We had a Norwegian foreign exchange student for the school year when our daughter was a sophomore in high school. It was not something we had planned on doing. At the time our neighbor was involved in running the program and they were desperate for someone to house a student temporarily until a host family could be found for the whole year. We already had a very full life, but after seeing the profile of the student we agreed to a temporary placement. My husband’s heritage is 100% Norwegian which influenced our decision to go for it. After doing a DNA test since then, he was dismayed to find out he also has some Swedish!
Long story short but Ingrid was wonderful and we agreed to have her with us for the entire school year. It was a very positive experience and in fact she stayed with us for 11 months, and then returned a year later to see us as well as close friends she had made at school in Minnesota. We hope to visit her in Norway some time.
One of the fall outings we went on with Ingrid was a trip to Ingebretsen’s, a Scandinavian shop in Minneapolis selling gifts, food, books and craft supplies. Unbeknownst to me, she did some holiday shopping while we were there. On Christmas morning I was excited to unwrap a book called “55 Christmas Balls to Knit” by Arne & Carlos. It turns out that Arne and Carlos live near where she is from in Norway. Knitters out there have probably heard of these textile artist partners who have a blog and youtube channel, knitting and crochet patterns, a relationship with Rowan yarn and other ventures. You can see what is going on in their world on their website arnecarlos.com.
Ingrid’s aunt is a knitter, so another Christmas gift for me that year was one of the Arne and Carlos Christmas balls knitted from a pattern in the book. Following is a photo of that ornament hanging on our tree now.
Arne and Carlos came to Minneapolis several years ago. A friend and I attended an event where they gave a talk and slide show about their textile projects, were available to autograph books, and handed out gift bags that included a ball of Rowan yarn and a pattern. I brought my copy of the Christmas Balls book for them to sign.
Another Christmas ball on our tree this year was hand knit by my elderly distant cousin in Sweden, Sif. She is the daughter of my Great Grandfather Leonard Eriksson’s youngest sister. Leonard traveled to America from Sweden by himself in 1889 at age 14 with only $10, which was stolen while he was sleeping on a park bench during the journey. He eventually became a lawyer and in 1923 built our beloved family cabin from Swedish plans. The story of Leonard and the cabin is part of my mom’s self published memoir “The Red Cottage“. Our family has kept in touch with this branch of the family all these years. My husband and I visited Sif in 1988 at her home in Vasteras, Sweden, and more recently she and her daughter visited Jewett Lake several times during our annual Eriksson family reunion at the cabin.

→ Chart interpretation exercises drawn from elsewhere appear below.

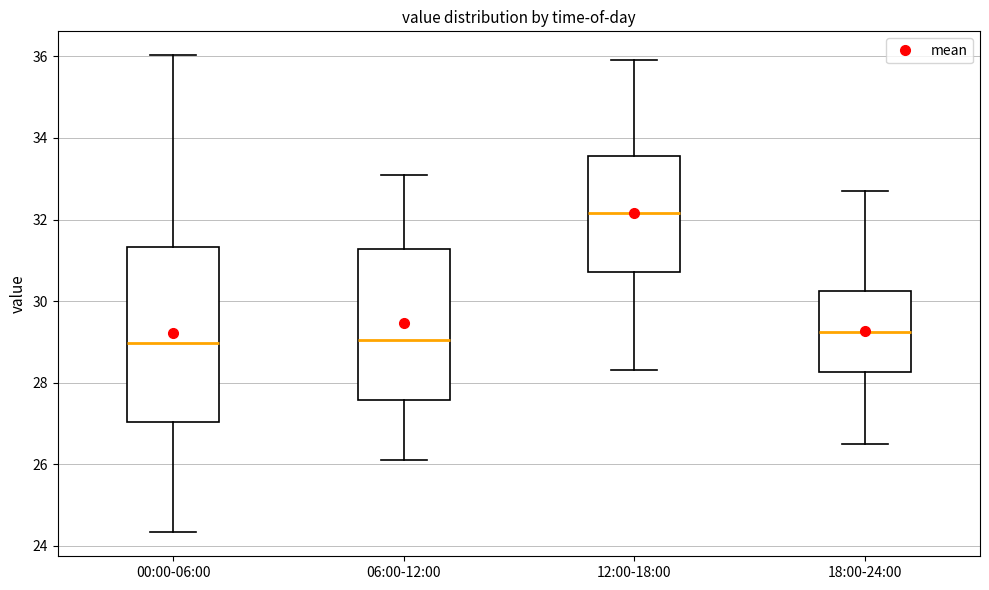

Reading left to right, read every box against the y-axis: the position of its median line, the range the box covers, and the ends of its whiskers. The values are not printed on the chart, so give them approximately, as read against the axis.

00:00-06:00: median 29.0, box 27.0 to 31.4, whiskers 24.4 to 36.0
06:00-12:00: median 29.0, box 27.6 to 31.2, whiskers 26.2 to 33.2
12:00-18:00: median 32.2, box 30.8 to 33.6, whiskers 28.4 to 36.0
18:00-24:00: median 29.2, box 28.2 to 30.2, whiskers 26.6 to 32.8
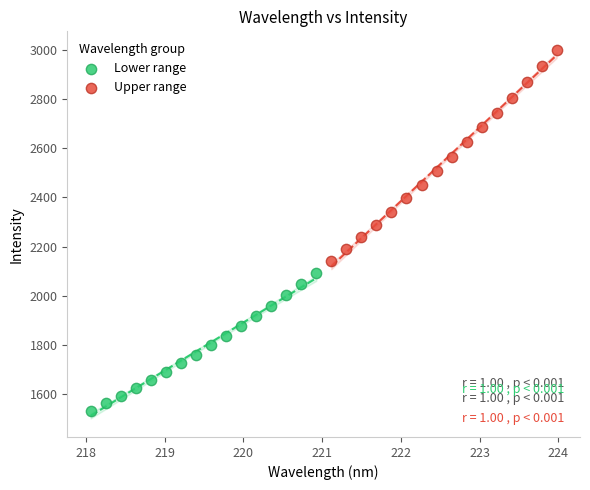

Which series reaches the maximum Y coordinate?

Upper range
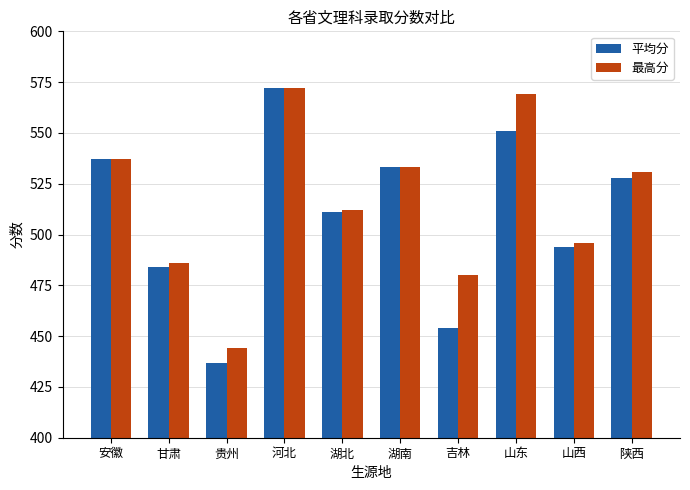

What is the label of the 7th bar from the left?

吉林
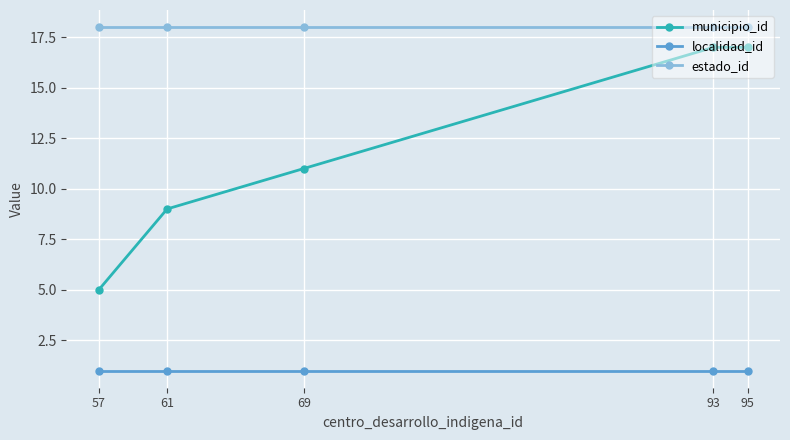

Which series has the largest total across all categories?

estado_id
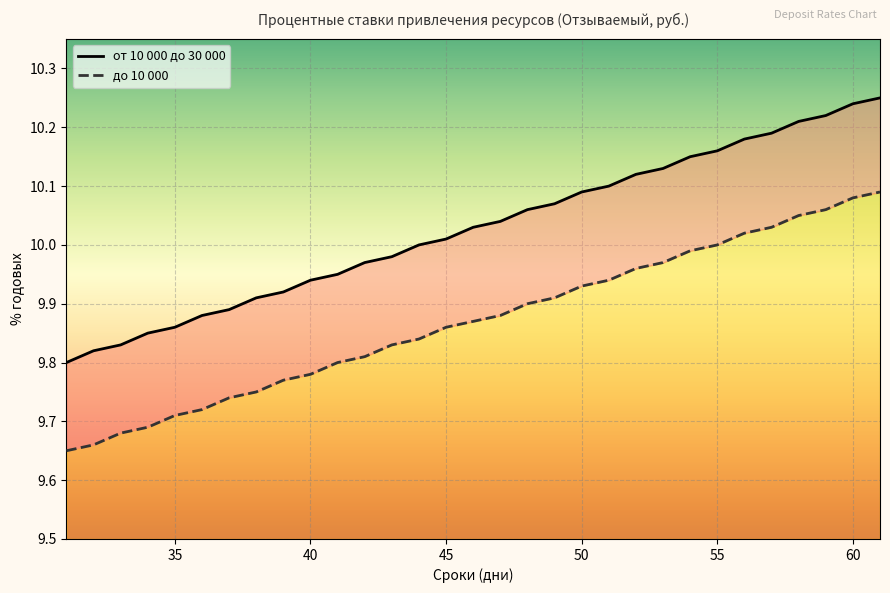

Reading left to right, what are all the values shown in this chart?

от 10 000 до 30 000: 9.8	9.8	9.8	9.8	9.9	9.9	9.9	9.9	9.9	9.9	9.9	10.0	10.0	10.0	10.0	10.0	10.0	10.1	10.1	10.1	10.1	10.1	10.1	10.2	10.2	10.2	10.2	10.2	10.2	10.2	10.2
до 10 000: 9.7	9.7	9.7	9.7	9.7	9.7	9.7	9.8	9.8	9.8	9.8	9.8	9.8	9.8	9.9	9.9	9.9	9.9	9.9	9.9	9.9	10.0	10.0	10.0	10.0	10.0	10.0	10.1	10.1	10.1	10.1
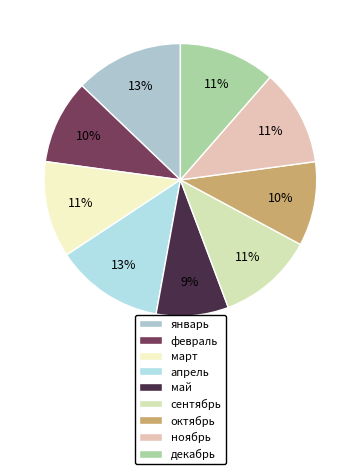

How many slices are in this pie chart?

9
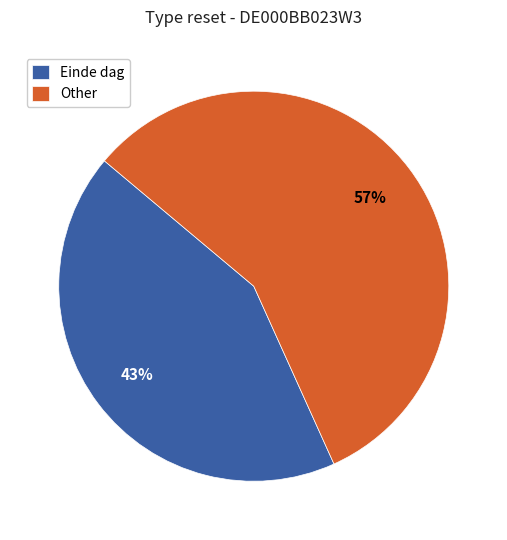

Rank the categories by value from lowest to highest.

Einde dag, Other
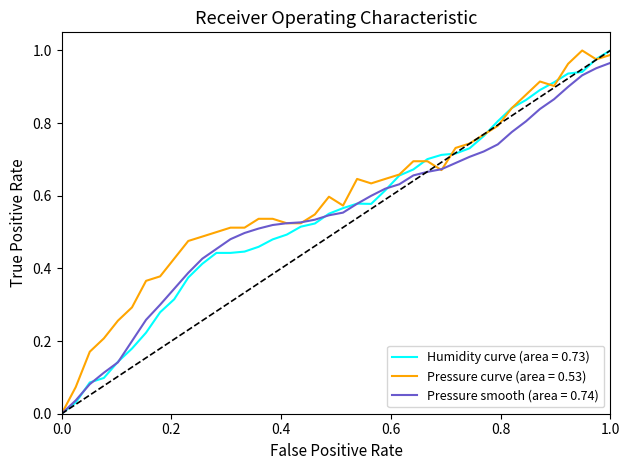

Which series has the largest total across all categories?

Pressure curve (area = 0.53)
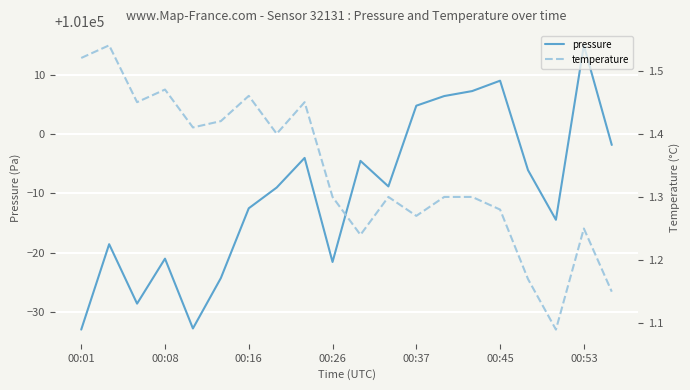

Does the chart display data point markers on the line(s)?

No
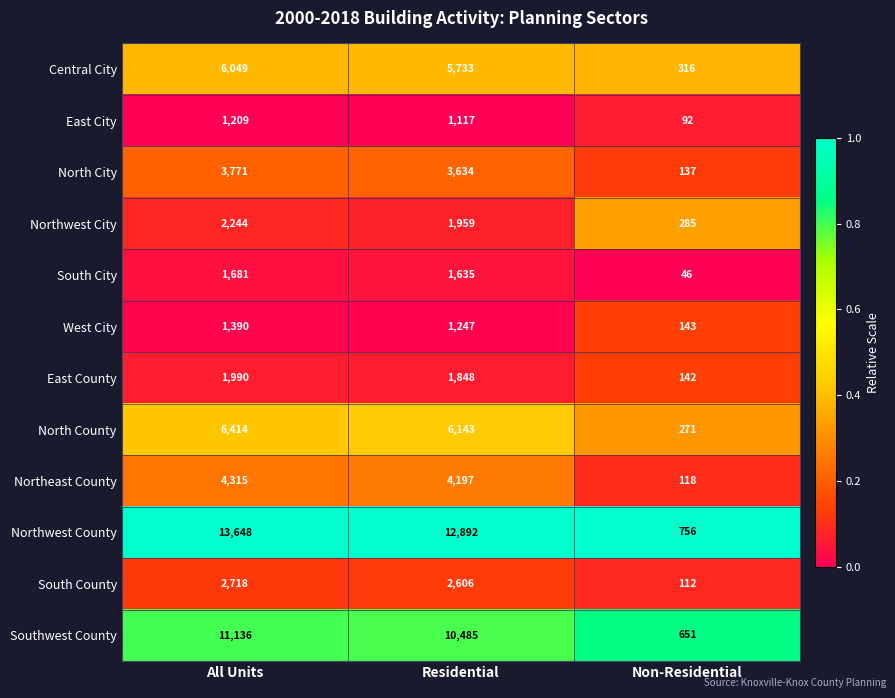

True or false: Northwest County has a value of 12892 at Residential.

True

In the years since I have knit many of the Christmas Balls myself. A few of them are hanging on our Christmas tree, but most I have given away as gifts.
The following photo was taken while we still lived in the Twin Cities, and I still had that many Christmas Balls. They are displayed in a basket next to a ceramic turtle vessel adorned with a frog that my mom made. The entire back of the turtle is a lid that can be removed. I have always loved this turtle but at the moment it is packed in a box under the basement stairs from when we moved two and a half years ago.
Looking at the Christmas balls inspires me to knit more of them. I hope everyone had a good holiday and that 2022 brings new adventures and blessings.